— EXERCISE DIRECTIONS —
Pictures are to be left out, and only the lines below starting at the one with "thumb tip: (380, 332)" and ending at the one with "ring pip: (124, 162)" are to be reproduced, each exactly, both ends included.

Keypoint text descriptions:
Content starts
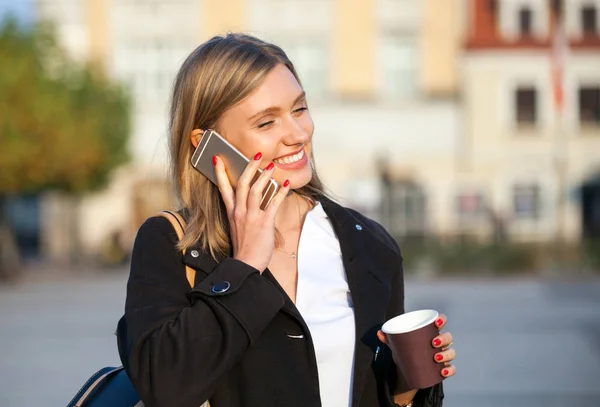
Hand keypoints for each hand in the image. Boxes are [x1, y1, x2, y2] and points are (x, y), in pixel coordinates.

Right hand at [214, 152, 290, 271]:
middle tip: (255, 154)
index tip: (218, 158)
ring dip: (264, 176)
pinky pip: (273, 204)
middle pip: (242, 184)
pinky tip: (285, 185)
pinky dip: (280, 193)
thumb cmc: (244, 248)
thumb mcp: (237, 228)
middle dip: (249, 167)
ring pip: (256, 190)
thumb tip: (251, 202)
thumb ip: (241, 214)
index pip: (224, 188)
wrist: (245, 265)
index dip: (220, 172)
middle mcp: (240, 212)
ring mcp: (251, 217)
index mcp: (232, 213)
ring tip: (271, 165)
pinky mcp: (264, 223)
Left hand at [377, 314, 456, 379]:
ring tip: (435, 357)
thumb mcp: (398, 345)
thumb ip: (390, 338)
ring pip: (451, 352)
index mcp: (430, 333)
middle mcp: (439, 343)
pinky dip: (449, 370)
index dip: (442, 320)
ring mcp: (443, 356)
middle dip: (444, 338)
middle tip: (433, 343)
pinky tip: (443, 371)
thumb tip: (380, 332)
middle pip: (448, 337)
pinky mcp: (443, 369)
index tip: (437, 322)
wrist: (407, 372)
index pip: (440, 323)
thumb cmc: (407, 352)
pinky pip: (451, 369)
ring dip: (446, 354)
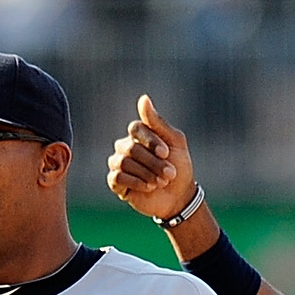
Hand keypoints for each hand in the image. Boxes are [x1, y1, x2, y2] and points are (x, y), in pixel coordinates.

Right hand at [106, 94, 196, 221]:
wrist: (179, 196)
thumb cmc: (179, 166)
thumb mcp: (175, 141)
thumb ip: (158, 122)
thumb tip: (143, 98)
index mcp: (139, 135)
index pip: (135, 128)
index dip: (151, 140)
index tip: (167, 153)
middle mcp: (125, 147)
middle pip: (131, 148)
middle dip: (153, 162)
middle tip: (169, 174)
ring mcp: (118, 164)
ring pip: (124, 162)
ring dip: (146, 173)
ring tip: (160, 182)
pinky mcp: (116, 182)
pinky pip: (117, 177)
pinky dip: (136, 182)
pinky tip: (149, 188)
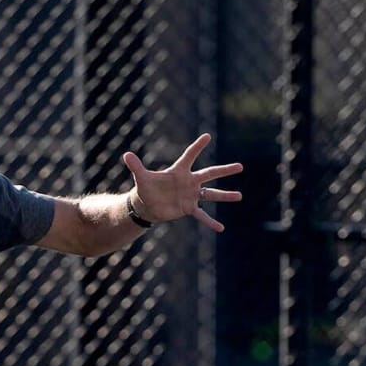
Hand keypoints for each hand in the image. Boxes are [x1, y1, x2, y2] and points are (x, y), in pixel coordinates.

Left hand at [123, 133, 243, 232]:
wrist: (147, 205)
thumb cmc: (145, 188)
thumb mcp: (141, 177)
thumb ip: (136, 166)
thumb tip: (126, 155)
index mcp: (179, 171)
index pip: (190, 155)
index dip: (198, 146)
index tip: (207, 136)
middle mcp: (189, 181)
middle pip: (210, 174)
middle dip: (224, 171)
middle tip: (240, 166)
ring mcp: (191, 195)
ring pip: (211, 194)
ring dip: (225, 195)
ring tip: (239, 196)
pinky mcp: (188, 208)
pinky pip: (202, 215)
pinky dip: (210, 222)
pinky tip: (221, 229)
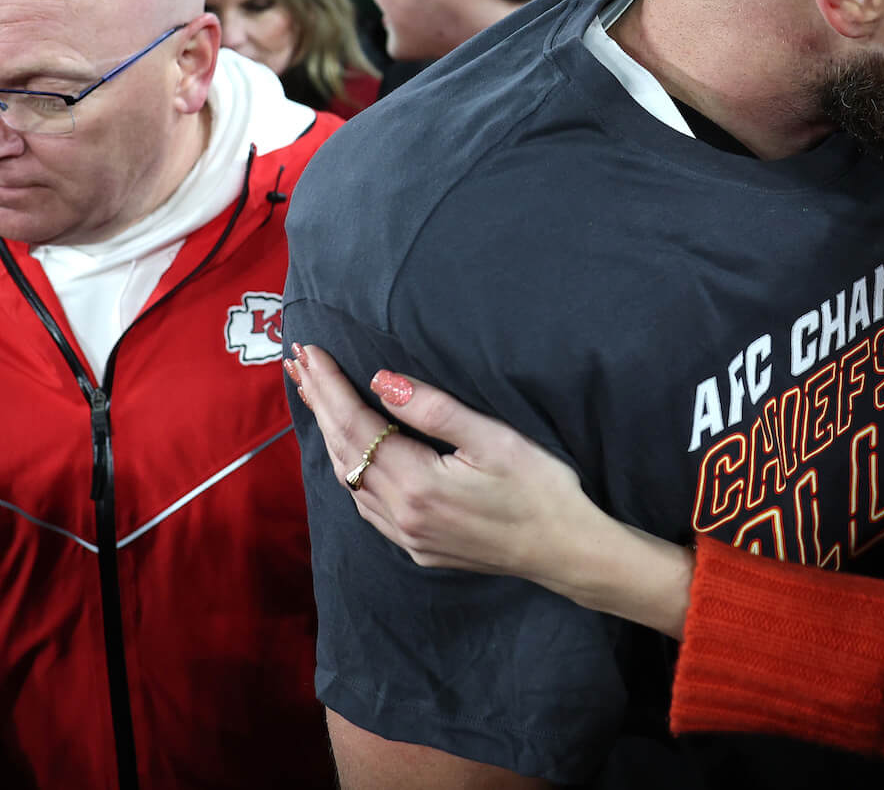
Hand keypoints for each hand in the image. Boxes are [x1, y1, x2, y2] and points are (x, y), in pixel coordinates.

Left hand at [288, 344, 695, 636]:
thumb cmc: (541, 489)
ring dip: (330, 435)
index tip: (310, 352)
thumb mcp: (495, 439)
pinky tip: (349, 451)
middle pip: (345, 450)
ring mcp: (406, 536)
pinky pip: (366, 504)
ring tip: (316, 398)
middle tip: (297, 364)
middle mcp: (401, 514)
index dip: (331, 387)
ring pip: (350, 479)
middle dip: (320, 404)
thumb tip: (381, 382)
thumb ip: (435, 410)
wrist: (566, 551)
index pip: (358, 425)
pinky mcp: (417, 547)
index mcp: (418, 483)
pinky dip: (350, 469)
Content ends
— OUTPUT OF THE TASK —
thumb tip: (380, 332)
middle pip: (448, 337)
pinky mcp: (443, 369)
index tip: (437, 322)
wrist: (407, 372)
index pip: (440, 323)
thumb cmc: (407, 352)
pinky pip: (451, 369)
ring dip: (446, 354)
Hand keypoints for each hand in the image. Boxes are [x1, y1, x2, y2] and points are (x, y), in pixel coordinates.

Right hand at [106, 94, 196, 221]:
wrist: (179, 196)
thumb cmc: (179, 166)
thumb mcp: (175, 141)
thumb ip: (158, 122)
thumb tip: (143, 98)
index mcp: (139, 135)
index pip: (135, 128)
index dip: (151, 140)
index tip: (167, 153)
middle mcp: (125, 147)
middle pip: (131, 148)
middle dip: (153, 162)
middle tip: (169, 174)
ring mcp: (118, 164)
ring pip: (124, 162)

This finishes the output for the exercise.